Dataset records
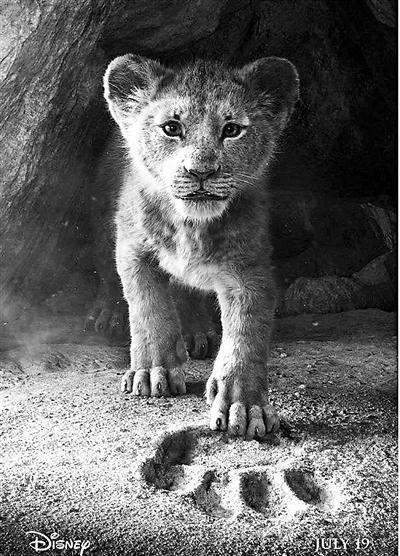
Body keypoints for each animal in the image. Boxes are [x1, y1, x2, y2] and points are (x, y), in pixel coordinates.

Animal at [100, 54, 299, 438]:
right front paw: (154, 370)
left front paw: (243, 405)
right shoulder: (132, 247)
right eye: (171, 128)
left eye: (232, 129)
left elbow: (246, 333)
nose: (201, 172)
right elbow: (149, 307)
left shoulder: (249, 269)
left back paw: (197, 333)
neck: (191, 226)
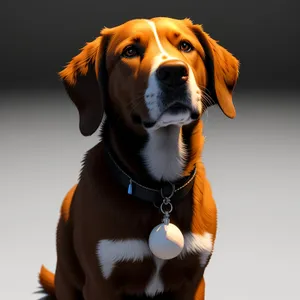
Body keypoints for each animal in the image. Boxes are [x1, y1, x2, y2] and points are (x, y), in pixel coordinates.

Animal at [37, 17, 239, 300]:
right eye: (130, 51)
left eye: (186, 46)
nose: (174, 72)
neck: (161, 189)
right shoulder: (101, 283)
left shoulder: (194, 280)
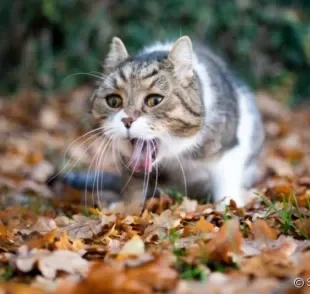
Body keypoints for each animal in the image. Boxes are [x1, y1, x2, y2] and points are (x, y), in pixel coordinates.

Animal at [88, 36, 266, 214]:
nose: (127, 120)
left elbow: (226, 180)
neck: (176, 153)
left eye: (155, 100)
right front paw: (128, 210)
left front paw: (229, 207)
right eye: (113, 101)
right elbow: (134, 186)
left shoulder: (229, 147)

**Assignment**
Because the pictures are not wanted, retype every record exactly without them.

**Task response**
Body keypoints for each animal in the image. Boxes are [x1, y1, x2, y2] and points are (x, y), in pixel coordinates.

Animal at [100, 54, 299, 438]:
right front paw: (154, 370)
left front paw: (243, 405)
right shoulder: (132, 247)
right eye: (171, 128)
left eye: (232, 129)
left elbow: (246, 333)
nose: (201, 172)
right elbow: (149, 307)
left shoulder: (249, 269)
left back paw: (197, 333)
neck: (191, 226)
Body keypoints for each animal in the image. Boxes are [x1, y1, x2, y2] and points are (x, y), in pixel coordinates.

Animal at [37, 17, 239, 300]:
right eye: (130, 51)
left eye: (186, 46)
nose: (174, 72)
neck: (161, 189)
right shoulder: (101, 283)
left shoulder: (194, 280)
Body keypoints for each animal in the image. Boxes are [x1, y1, x2, y2] and points are (x, y), in pixel coordinates.

Animal at [88, 36, 266, 214]:
nose: (127, 120)
left elbow: (226, 180)
neck: (176, 153)
left eye: (155, 100)
right front paw: (128, 210)
left front paw: (229, 207)
right eye: (113, 101)
right elbow: (134, 186)
left shoulder: (229, 147)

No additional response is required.